Linking Linked Places: Modeling Historical Movement
I’m very pleased to have been awarded, with colleagues Lex Berman (Harvard Center for Geographic Analysis) and Rainer Simon (Pelagios; Austrian Institute of Technology), a Pelagios Commons Resource Development Grant supporting a project we’ve titled Linking Linked Places. The following briefly describes the motivation for this work and the concrete products we plan to present at the Linked Pasts workshop in Madrid this December.
Many of the places recorded in the growing number of Pelagios-compatible historical gazetteers have been stops on journeys and trade routes, as well as sources and sinks for flows of commodities, migrants, and information. Just as users of Peripleo can now discover items associated with a place that are catalogued in multiple linked datasets, it would be worthwhile to enable discovery of attested journeys, named historical routes, and flows for which that place was a waypoint.
Researchers studying historical movement across the landscape require a robust and flexible framework for representing such phenomena, a relatively simpler interconnection format for sharing core elements of their data, and tools to assist data creation and transformations. Given these, larger regional and global network models can be assembled, and many world-historical studies that are now difficult or impossible would be greatly facilitated.
Over the next 4 ½ months we will be developing two such network data formats and a simple experimental interface to facilitate the creation and browsing of data for attested journeys, routes and flows. Our intent is that they complement, and be fully compatible with, Pelagios project technologies. Development precedes and follows on from a 3-day working meeting at the Center for Geographic Analysis at Harvard University (September 19-21).
The historical gazetteers now linked by Pelagios do a fine job of representing places. A natural next step is develop one or more simple, flexible models and formats for representing some of the relationships between places—enabling us to ask, for a given place, what other places have been connected to it throughout history, and in what way. This type of data is different in kind from place data in that it largely concerns occurrences: individual movement events and their aggregation as flows.
Data about such movement activity, as well as associated ways—the physical channels for that movement (roads, rivers, canals, footpaths, railroads)—are usefully abstracted in the conceptual model of networks and their component nodes and edges. Nodes correspond to places and edges any sort of link between them.
Nodes can refer to places of any type or size: from archaeological sites to settlements, to regions and administrative areas like provinces and countries. The locations of places found in gazetteers are usually described by point, line, or polygon geometries, but they can also be unknown or estimated. Gazetteers handle places.

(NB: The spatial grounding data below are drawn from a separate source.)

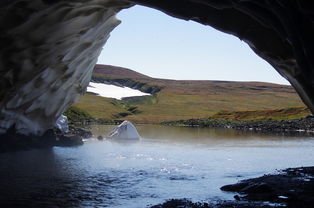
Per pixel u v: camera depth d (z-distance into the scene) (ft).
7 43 62.28
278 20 48.60
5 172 68.69
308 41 45.27
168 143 129.80
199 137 159.63
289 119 245.45
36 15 58.59
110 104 425.28
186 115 394.11
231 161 87.76
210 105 500.74
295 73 56.85
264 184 54.34
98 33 80.48
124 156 93.15
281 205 45.88
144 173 70.49
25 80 75.46
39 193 53.52
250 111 302.66
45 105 96.02
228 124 253.03
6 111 83.92
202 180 64.39
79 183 60.64
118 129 143.84
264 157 95.40
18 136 98.63
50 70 80.64
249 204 46.83
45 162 81.05
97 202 49.57
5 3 53.52
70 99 104.73
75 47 77.77
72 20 64.75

Edges can refer to either movement events and flows between places, or to the physical channels for that activity. The figure below illustrates a few categories of node-edge network data; the accompanying table shows how edge and node tables together can encapsulate information about journeys, routes, flows, and ways. Note that the geometry of edges, just as with nodes, might be known or unknown, estimated or ignored.
So if virtually all data for historical movement activity and the ways it traversed can be represented as collections of nodes and edges, and node identifiers can simply point to gazetteer records for the corresponding places, what is lacking? The answers should follow from use cases for the operations we might wish to perform with the data: link it, conflate it, browse it, visualize it, analyze it. We need a few standard formats for representing the data (apart from edge and node tables), and software for performing those operations that can interpret our standard formats.
GeoJSON, the flexible and widely supported data format standard for human-readable representations of geographic features makes an excellent starting point. However, journeys, trade routes, and flows are not so much geographic features as they are geographic phenomena—they are essentially temporal. Topotime is a project I’ve been working at for a couple of years aimed at extending GeoJSON by adding a temporal “when” element to it, one capable of representing some aspects of uncertainty. I’m calling this GeoJSON-T. Early experiments with several datasets indicate that with some refinements, it may serve as a useful highly flexible standard for journeys, historical routes, and flows. Under this grant we will further test that assumption.
Linked Places Interconnection Format (LPIF)
Whereas GeoJSON-T will (hopefully) serve many projects having elaborate data modeling requirements, in order to facilitate wide-spread sharing and linking of historical movement data we need a simpler representation of core entities and relations, functionally comparable to the Pelagios interconnection format used for linking gazetteers. As noted, the simplest abstraction common to all such data is that of segments composed of nodes and edges. We know the edges should have temporal attributes, but what else? Under this grant, Rainer, Lex and I will develop a candidate format (with a small prototype implementation) for consideration by the Pelagios community.
 This domain involves many related concepts and terms with overlapping meanings. In the O.E.D, a way refers to “A track prepared or available for travelling along; a road, a lane, a path.” It is also the preferred term used by OpenStreetMap for any kind of network segment.
 It is worth noting that some essentially temporal constructs, such as historical periods, have equally important spatial attributes. It is likely that GeoJSON-T can be effectively used for those data as well.